The 2015 SQLShare SIGMOD data release used to ship a CSV with per-query
runtime and submission-time columns (see QueriesWithPlan.csv /
sdssquerieswithplan.csv in the 2015 reproducibility repository). That
richer release was hosted on the S3 bucket shrquerylogs at
s3-us-west-2.amazonaws.com, which was decommissioned; the bucket itself
no longer exists (verified 2026-04: NoSuchBucket response). The
remaining public artefact is the UW eScience sqlshare_data_release1.zip
bundle, whose top-level queries.txt contains raw SQL query texts
separated by 40-underscore dividers — no user_id, no runtime_seconds,
no submitted_at.
This adapter accepts that remaining artefact honestly: it reads the
queries.txt format, normalises each query into a skeleton (literals and
digits replaced with ?, whitespace collapsed, lower-cased), and emits
only the WorkloadPhase residual class, with Jensen-Shannon divergence
computed over ordinal-position buckets rather than wall-clock buckets.

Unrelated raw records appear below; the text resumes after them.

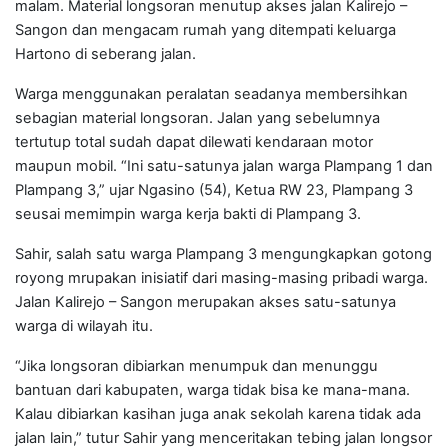
malam. Material longsoran menutup akses jalan Kalirejo –
Sangon dan mengacam rumah yang ditempati keluarga
Hartono di seberang jalan.
Warga menggunakan peralatan seadanya membersihkan
sebagian material longsoran. Jalan yang sebelumnya
tertutup total sudah dapat dilewati kendaraan motor
maupun mobil. “Ini satu-satunya jalan warga Plampang 1 dan
Plampang 3,” ujar Ngasino (54), Ketua RW 23, Plampang 3
seusai memimpin warga kerja bakti di Plampang 3.
Sahir, salah satu warga Plampang 3 mengungkapkan gotong
royong mrupakan inisiatif dari masing-masing pribadi warga.
Jalan Kalirejo – Sangon merupakan akses satu-satunya
warga di wilayah itu.
“Jika longsoran dibiarkan menumpuk dan menunggu
bantuan dari kabupaten, warga tidak bisa ke mana-mana.
Kalau dibiarkan kasihan juga anak sekolah karena tidak ada
jalan lain,” tutur Sahir yang menceritakan tebing jalan longsor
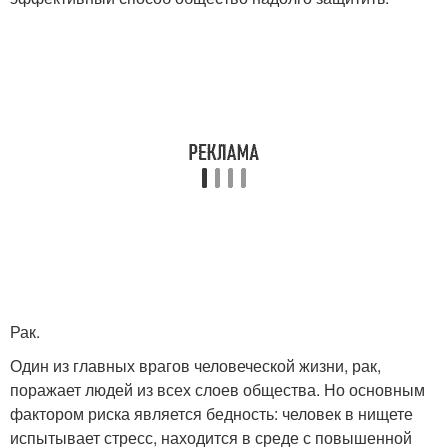
Рак.
Один из главных врагов человеческой жизни, рак,
поражает людей из всех слоев общества. Но основным
фактором риска является бедность: человек в нищете
испытывает стресс, находится в среде с повышенной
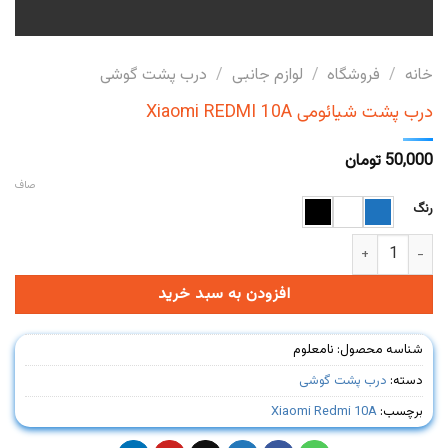
خانه
/
فروشگاه
/
لوازم جانبی
/
درب پشت گوشی
درب پشت شیائومی Xiaomi REDMI 10A
50,000
تومان
صاف
رنگ
درب پشت شیائومی Xiaomi REDMI 10A عدد
افزودن به سبد خرید
شناسه محصول:
نامعلوم
دسته:
درب پشت گوشی
برچسب:
Xiaomi Redmi 10A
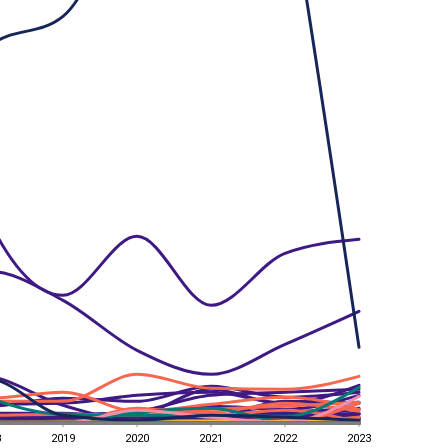
8
2019
2020
2021
2022
2023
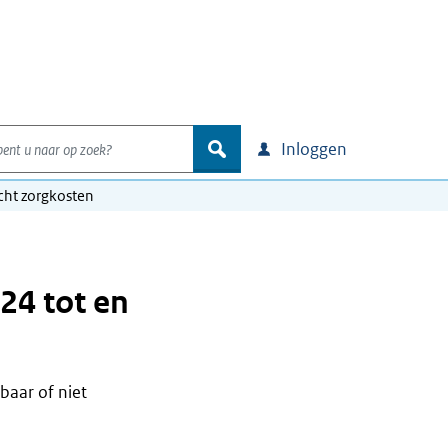
nt u naar op zoek?
zoek
Inloggen
cht zorgkosten
24 tot en
kbaar of niet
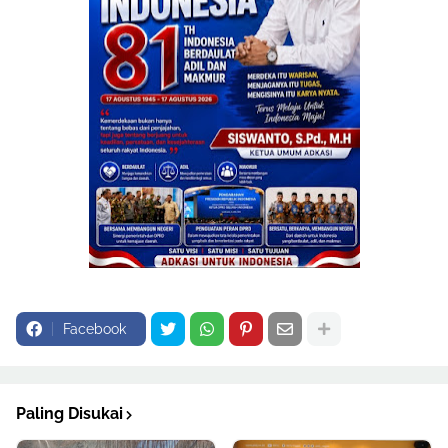
Facebook
Paling Disukai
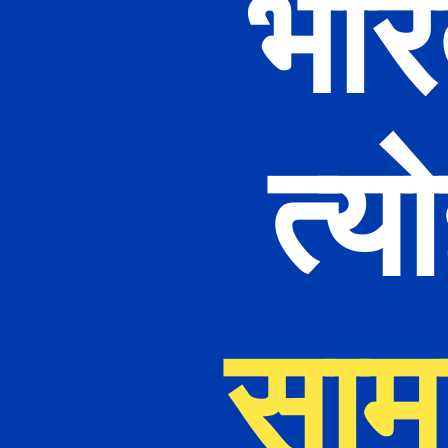
भार
त्यो
साम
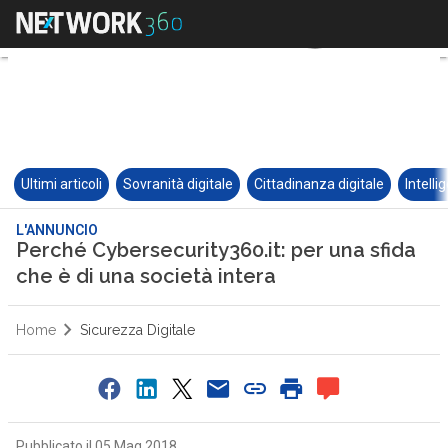
Ultimi articoli
Sovranità digitale
Cittadinanza digitale
Intelli
L'ANNUNCIO
Perché Cybersecurity360.it: per una sfida
che è di una società intera
Home
Sicurezza Digitale
Pubblicato il 05 Mag 2018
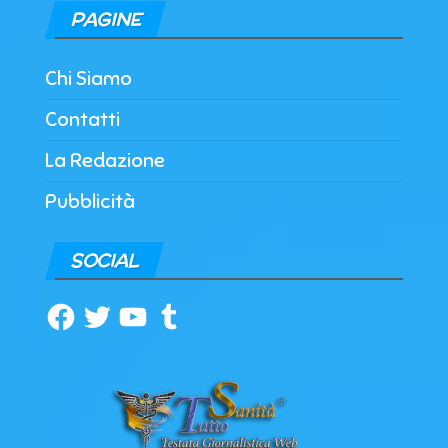
PAGINE
Chi Siamo
Contatti
La Redazione
Pubblicità
SOCIAL
Facebook
Twitter
YouTube
Tumblr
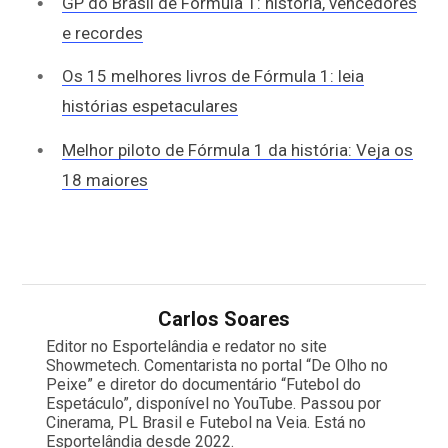
GP do Brasil de Fórmula 1: história, vencedores
e recordes
Os 15 melhores livros de Fórmula 1: leia
histórias espetaculares
Melhor piloto de Fórmula 1 da história: Veja os
18 maiores
Carlos Soares
Editor no Esportelândia e redator no site
Showmetech. Comentarista no portal “De Olho no
Peixe” e diretor do documentário “Futebol do
Espetáculo”, disponível no YouTube. Passou por
Cinerama, PL Brasil e Futebol na Veia. Está no
Esportelândia desde 2022.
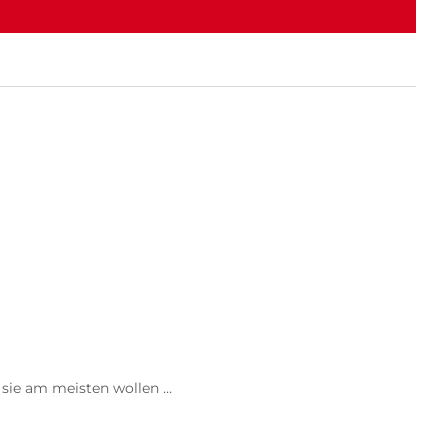
e sie am meisten wollen …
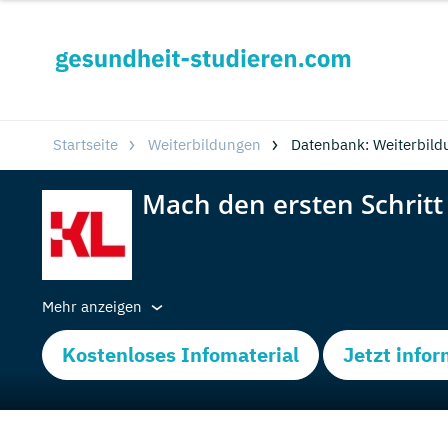
Startseite
Weiterbildungen
Datenbank: Weiterbild
Mehr anzeigen
Kostenloses Infomaterial
Jetzt info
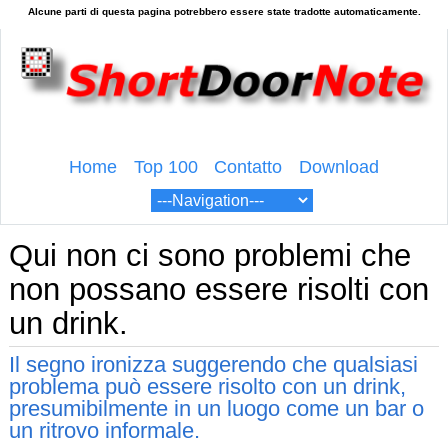
Home
Top 100
Contatto
Download
Qui non ci sono problemi che
non possano essere risolti con
un drink.
Il segno ironizza suggerendo che qualsiasi
problema può essere risolto con un drink,
presumibilmente in un luogo come un bar o
un ritrovo informale.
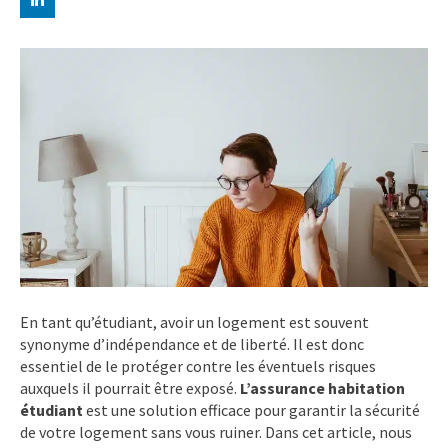
En tant qu’étudiant, avoir un logement est souvent
synonyme d’indépendance et de liberté. Il est donc
essentiel de le protéger contre les éventuels risques
auxquels il pourrait être exposé.
L’assurance habitation
étudiant
est une solution efficace pour garantir la sécurité
de votre logement sans vous ruiner. Dans cet article, nous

This is not a temporal analysis. The t axis on the emitted residual
samples is ordinal-bucket-index (multiplied by the bucket size for
plot-axis consistency), and every stream this adapter produces is tagged
sqlshare-text@<file> so downstream reports cannot confuse it with a
wall-clock-indexed SQLShare run. The emitted channel id is
ord[START-END], using the ordinal range covered by the bucket.
The PlanRegression, Cardinality, Contention, and CacheIo classes
are all absent: the public release does not carry the fields required to
construct them, and fabricating those fields would be a category error.
That limitation is documented in §6 of the paper (when colocated) and
cited in the README under the Datasets table.